(Dataset entries)
>>>>>
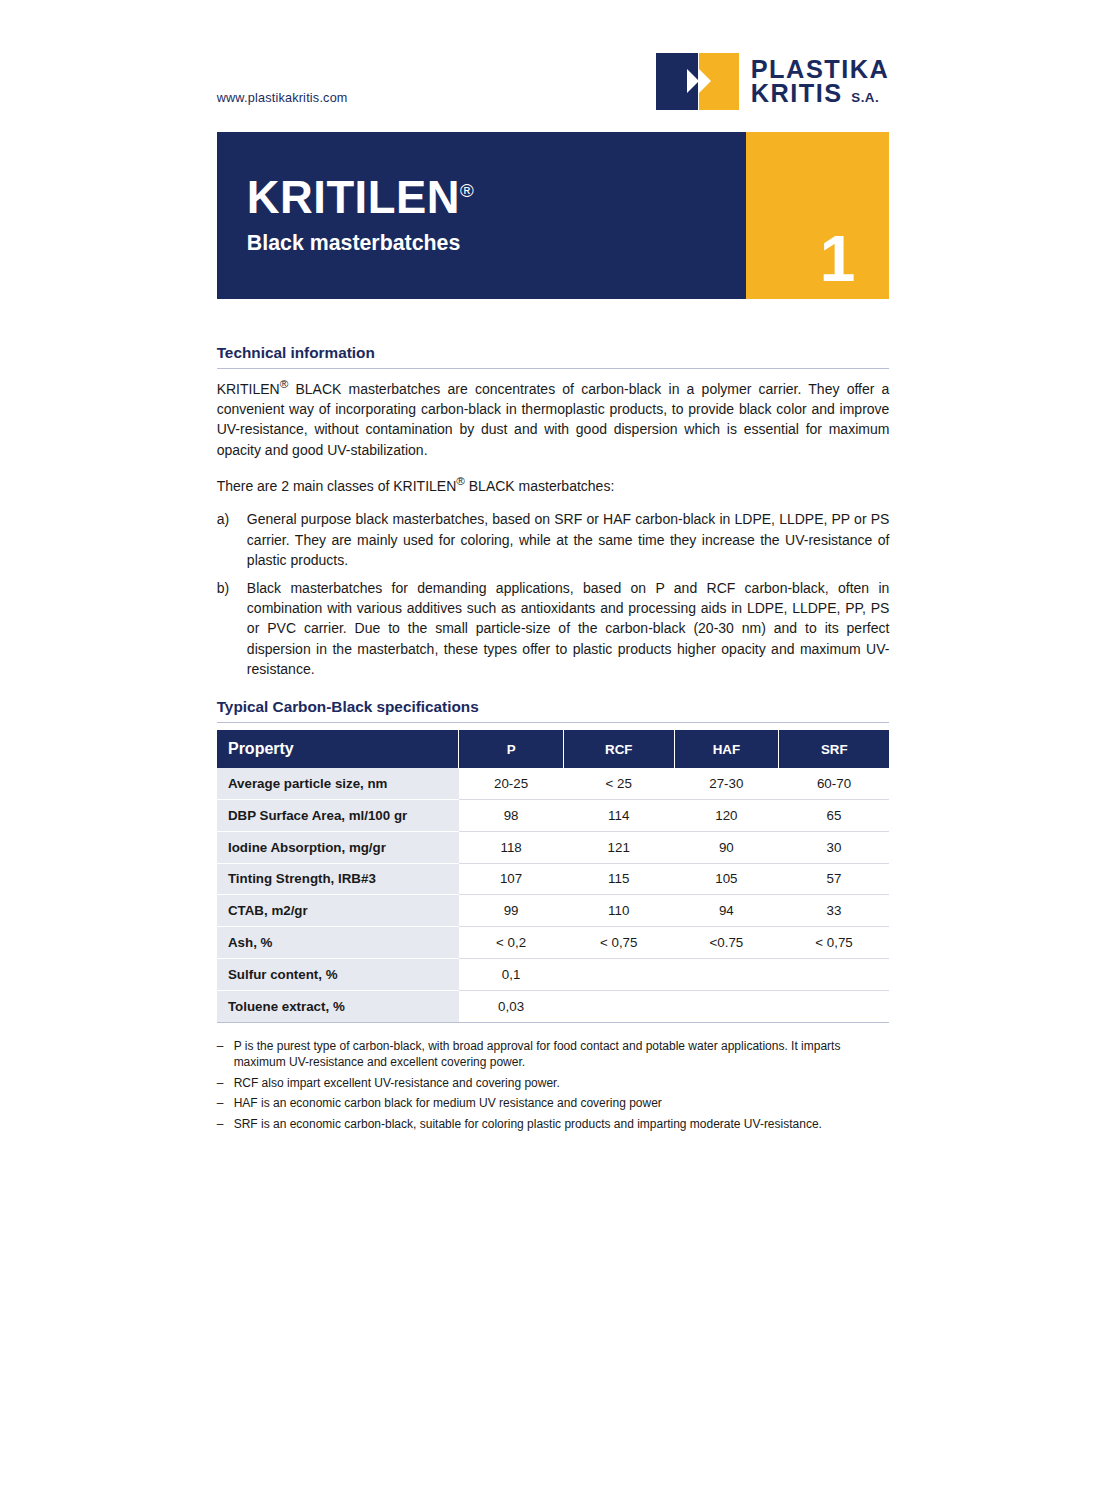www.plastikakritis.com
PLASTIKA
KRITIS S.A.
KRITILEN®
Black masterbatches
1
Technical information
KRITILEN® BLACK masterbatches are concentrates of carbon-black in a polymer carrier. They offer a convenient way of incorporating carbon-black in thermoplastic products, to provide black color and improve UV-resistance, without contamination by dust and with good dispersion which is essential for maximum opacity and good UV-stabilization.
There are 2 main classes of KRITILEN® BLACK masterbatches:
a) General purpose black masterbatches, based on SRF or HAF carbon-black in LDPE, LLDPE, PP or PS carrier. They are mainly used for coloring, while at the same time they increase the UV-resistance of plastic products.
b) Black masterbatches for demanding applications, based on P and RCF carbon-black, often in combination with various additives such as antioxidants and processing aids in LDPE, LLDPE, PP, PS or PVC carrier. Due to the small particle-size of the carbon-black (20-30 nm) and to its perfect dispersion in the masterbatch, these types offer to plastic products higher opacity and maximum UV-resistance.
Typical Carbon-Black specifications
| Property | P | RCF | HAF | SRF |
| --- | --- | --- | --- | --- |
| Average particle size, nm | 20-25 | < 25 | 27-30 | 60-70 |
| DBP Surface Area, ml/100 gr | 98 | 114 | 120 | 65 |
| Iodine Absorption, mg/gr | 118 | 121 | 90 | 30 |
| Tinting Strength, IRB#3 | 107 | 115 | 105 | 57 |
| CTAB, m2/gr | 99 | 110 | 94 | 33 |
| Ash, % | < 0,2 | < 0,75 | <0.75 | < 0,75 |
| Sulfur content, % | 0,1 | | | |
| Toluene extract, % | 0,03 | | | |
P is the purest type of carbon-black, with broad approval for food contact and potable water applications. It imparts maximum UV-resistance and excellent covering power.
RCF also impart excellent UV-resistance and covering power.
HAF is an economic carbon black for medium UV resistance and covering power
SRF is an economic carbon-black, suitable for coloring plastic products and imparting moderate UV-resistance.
<<<<<
>>>>>
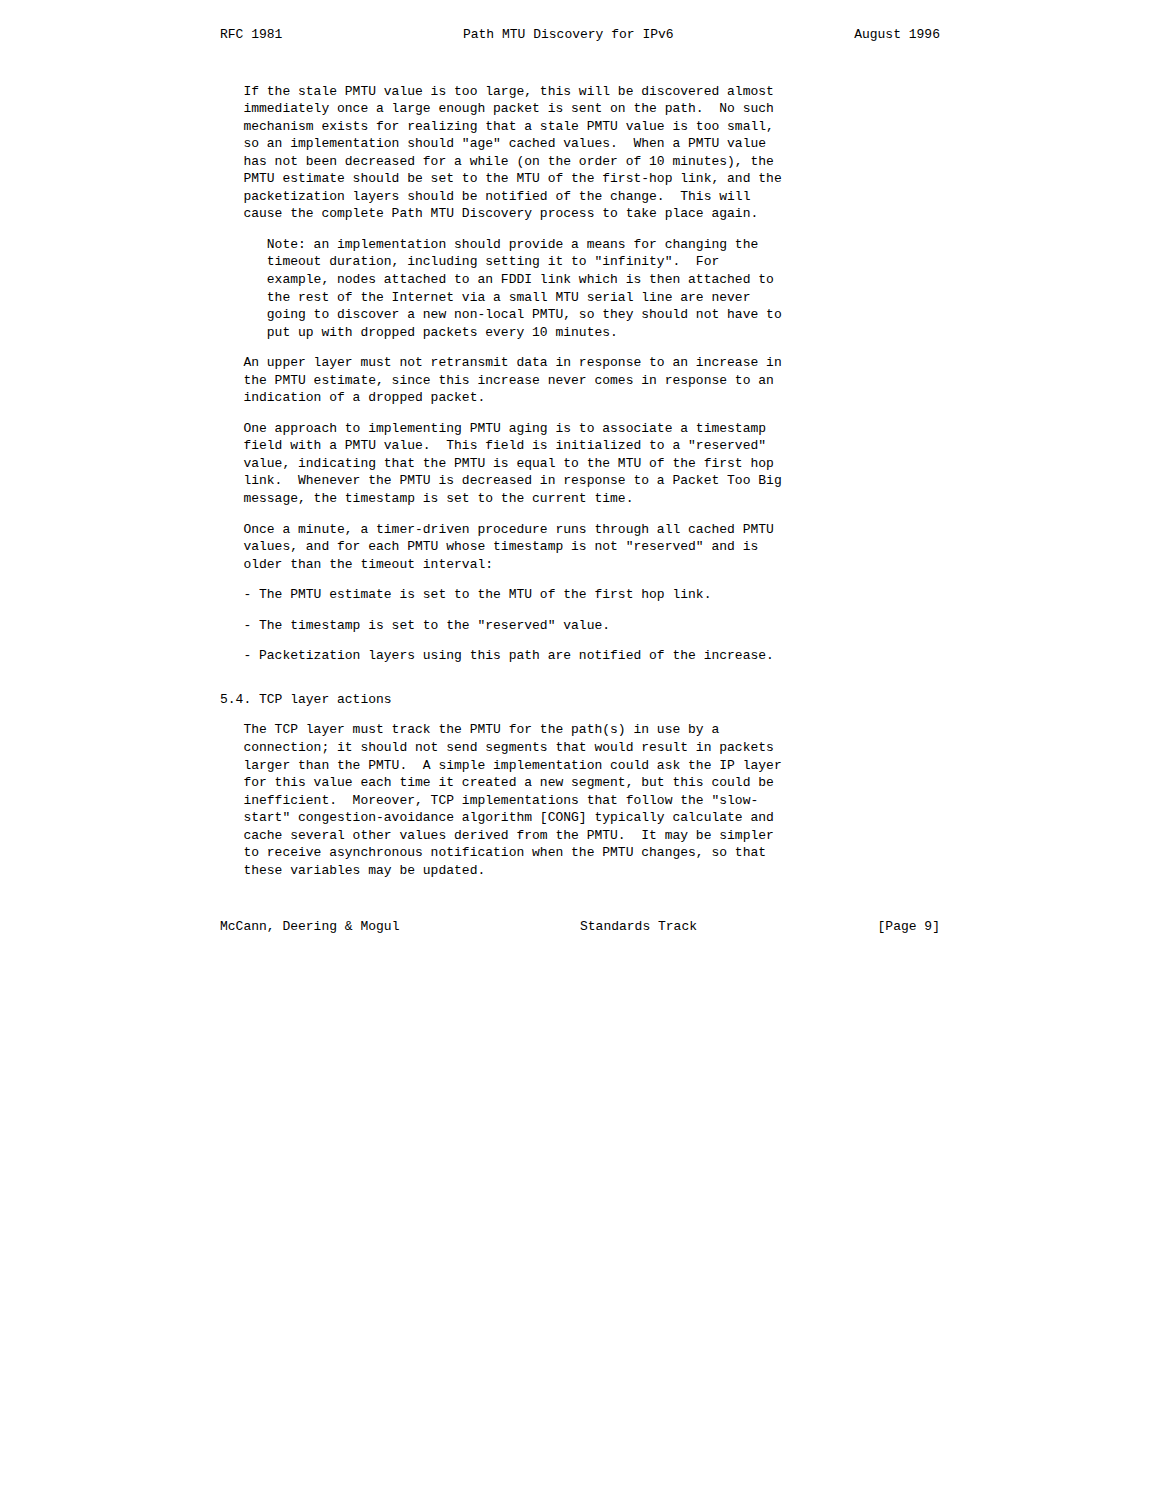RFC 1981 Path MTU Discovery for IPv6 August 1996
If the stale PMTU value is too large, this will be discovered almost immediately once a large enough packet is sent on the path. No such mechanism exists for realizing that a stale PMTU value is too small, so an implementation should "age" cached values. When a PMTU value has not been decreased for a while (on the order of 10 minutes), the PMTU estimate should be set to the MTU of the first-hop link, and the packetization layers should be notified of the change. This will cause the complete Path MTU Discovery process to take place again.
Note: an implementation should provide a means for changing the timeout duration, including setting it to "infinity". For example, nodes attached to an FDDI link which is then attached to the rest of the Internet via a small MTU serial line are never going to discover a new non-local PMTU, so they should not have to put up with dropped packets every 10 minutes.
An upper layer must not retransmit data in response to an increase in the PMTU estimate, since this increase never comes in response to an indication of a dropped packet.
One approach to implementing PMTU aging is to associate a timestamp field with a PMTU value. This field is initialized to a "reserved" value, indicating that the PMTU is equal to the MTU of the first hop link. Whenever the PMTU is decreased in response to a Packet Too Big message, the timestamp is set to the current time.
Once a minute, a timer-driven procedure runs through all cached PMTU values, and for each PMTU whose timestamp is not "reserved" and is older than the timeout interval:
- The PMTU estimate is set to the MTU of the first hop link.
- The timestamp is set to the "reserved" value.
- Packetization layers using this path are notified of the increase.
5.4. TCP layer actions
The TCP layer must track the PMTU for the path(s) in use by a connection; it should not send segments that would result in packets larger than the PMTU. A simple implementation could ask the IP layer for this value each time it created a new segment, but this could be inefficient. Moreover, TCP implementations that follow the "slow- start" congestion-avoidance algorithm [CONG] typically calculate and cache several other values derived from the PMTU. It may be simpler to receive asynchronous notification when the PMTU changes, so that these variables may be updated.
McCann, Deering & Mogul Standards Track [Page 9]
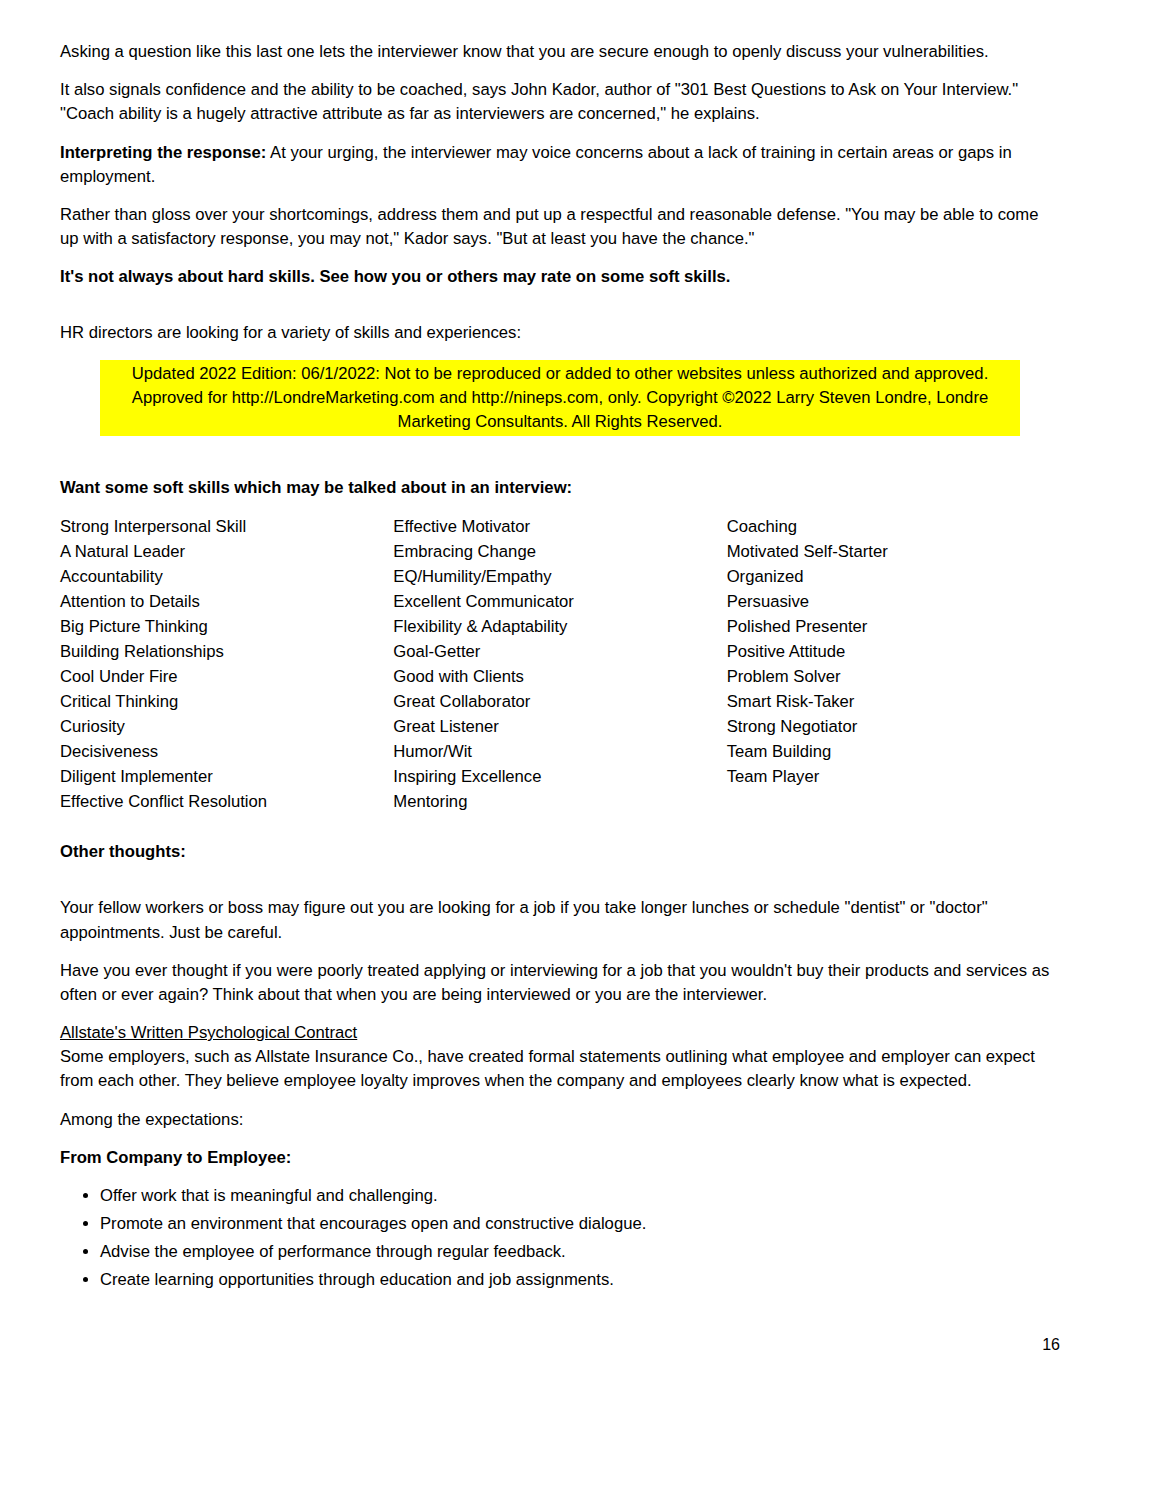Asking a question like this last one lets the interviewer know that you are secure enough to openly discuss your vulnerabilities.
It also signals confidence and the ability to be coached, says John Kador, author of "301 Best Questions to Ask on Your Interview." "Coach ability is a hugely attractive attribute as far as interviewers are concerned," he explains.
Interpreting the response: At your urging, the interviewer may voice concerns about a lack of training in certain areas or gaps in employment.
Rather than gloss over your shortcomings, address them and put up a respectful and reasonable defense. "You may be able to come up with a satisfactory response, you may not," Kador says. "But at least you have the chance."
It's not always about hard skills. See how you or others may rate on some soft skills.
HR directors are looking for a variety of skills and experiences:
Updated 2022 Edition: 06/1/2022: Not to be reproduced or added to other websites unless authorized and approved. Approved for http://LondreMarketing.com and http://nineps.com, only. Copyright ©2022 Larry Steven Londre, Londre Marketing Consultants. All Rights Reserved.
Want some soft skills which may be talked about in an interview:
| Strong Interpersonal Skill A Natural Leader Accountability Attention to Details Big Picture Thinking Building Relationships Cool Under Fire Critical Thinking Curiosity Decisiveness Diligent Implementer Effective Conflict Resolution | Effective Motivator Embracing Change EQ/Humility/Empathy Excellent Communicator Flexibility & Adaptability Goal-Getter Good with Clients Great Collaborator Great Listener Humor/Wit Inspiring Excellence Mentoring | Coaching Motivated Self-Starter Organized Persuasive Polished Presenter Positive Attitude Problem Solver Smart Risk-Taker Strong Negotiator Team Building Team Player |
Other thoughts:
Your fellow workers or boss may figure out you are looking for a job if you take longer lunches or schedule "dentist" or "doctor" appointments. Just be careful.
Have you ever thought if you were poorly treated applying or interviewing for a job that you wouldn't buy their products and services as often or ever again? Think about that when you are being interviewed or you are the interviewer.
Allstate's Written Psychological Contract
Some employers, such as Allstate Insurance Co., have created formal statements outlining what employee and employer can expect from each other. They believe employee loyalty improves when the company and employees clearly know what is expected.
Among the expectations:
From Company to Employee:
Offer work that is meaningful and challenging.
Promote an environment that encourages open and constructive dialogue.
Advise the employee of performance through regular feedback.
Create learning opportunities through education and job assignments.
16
<<<<<
>>>>>
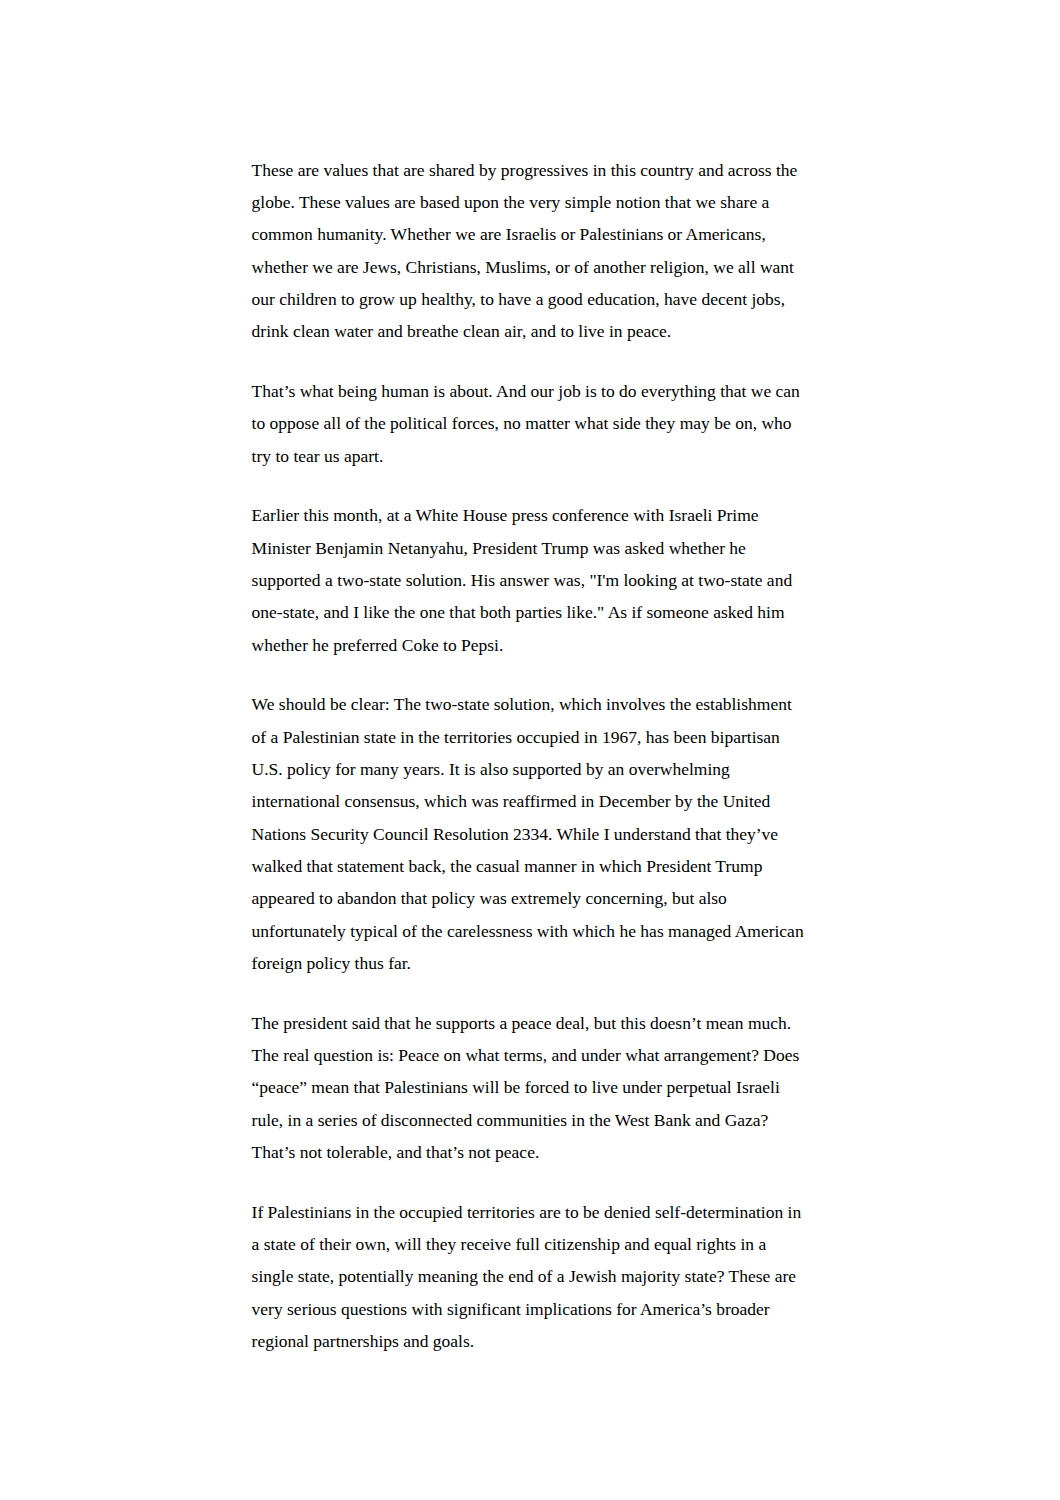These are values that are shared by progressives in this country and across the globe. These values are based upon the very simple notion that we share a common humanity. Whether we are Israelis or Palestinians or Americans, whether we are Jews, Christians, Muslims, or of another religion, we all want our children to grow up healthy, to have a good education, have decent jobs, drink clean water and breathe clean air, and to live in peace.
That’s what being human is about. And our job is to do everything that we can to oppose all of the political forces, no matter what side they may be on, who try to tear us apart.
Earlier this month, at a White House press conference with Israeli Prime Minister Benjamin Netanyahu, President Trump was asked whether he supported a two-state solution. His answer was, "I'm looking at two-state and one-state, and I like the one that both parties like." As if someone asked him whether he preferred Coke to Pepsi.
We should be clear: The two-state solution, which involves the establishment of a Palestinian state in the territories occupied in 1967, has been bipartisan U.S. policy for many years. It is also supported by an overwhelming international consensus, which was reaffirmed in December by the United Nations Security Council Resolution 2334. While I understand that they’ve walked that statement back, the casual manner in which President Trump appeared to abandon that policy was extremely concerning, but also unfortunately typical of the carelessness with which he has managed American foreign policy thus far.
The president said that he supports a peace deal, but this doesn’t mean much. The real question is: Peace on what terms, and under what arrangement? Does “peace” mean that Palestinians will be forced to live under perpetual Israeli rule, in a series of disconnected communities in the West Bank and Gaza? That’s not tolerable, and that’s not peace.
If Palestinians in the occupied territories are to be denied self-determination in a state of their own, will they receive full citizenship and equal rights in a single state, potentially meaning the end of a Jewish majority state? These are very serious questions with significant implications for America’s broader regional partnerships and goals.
<<<<<
Where does the word "carrier" occur in the records? Return every line that holds it.

Output of the task:
KRITILEN® BLACK masterbatches are concentrates of carbon-black in a polymer carrier. They offer a convenient way of incorporating carbon-black in thermoplastic products, to provide black color and improve UV-resistance, without contamination by dust and with good dispersion which is essential for maximum opacity and good UV-stabilization.
a) General purpose black masterbatches, based on SRF or HAF carbon-black in LDPE, LLDPE, PP or PS carrier. They are mainly used for coloring, while at the same time they increase the UV-resistance of plastic products.
b) Black masterbatches for demanding applications, based on P and RCF carbon-black, often in combination with various additives such as antioxidants and processing aids in LDPE, LLDPE, PP, PS or PVC carrier. Due to the small particle-size of the carbon-black (20-30 nm) and to its perfect dispersion in the masterbatch, these types offer to plastic products higher opacity and maximum UV-resistance.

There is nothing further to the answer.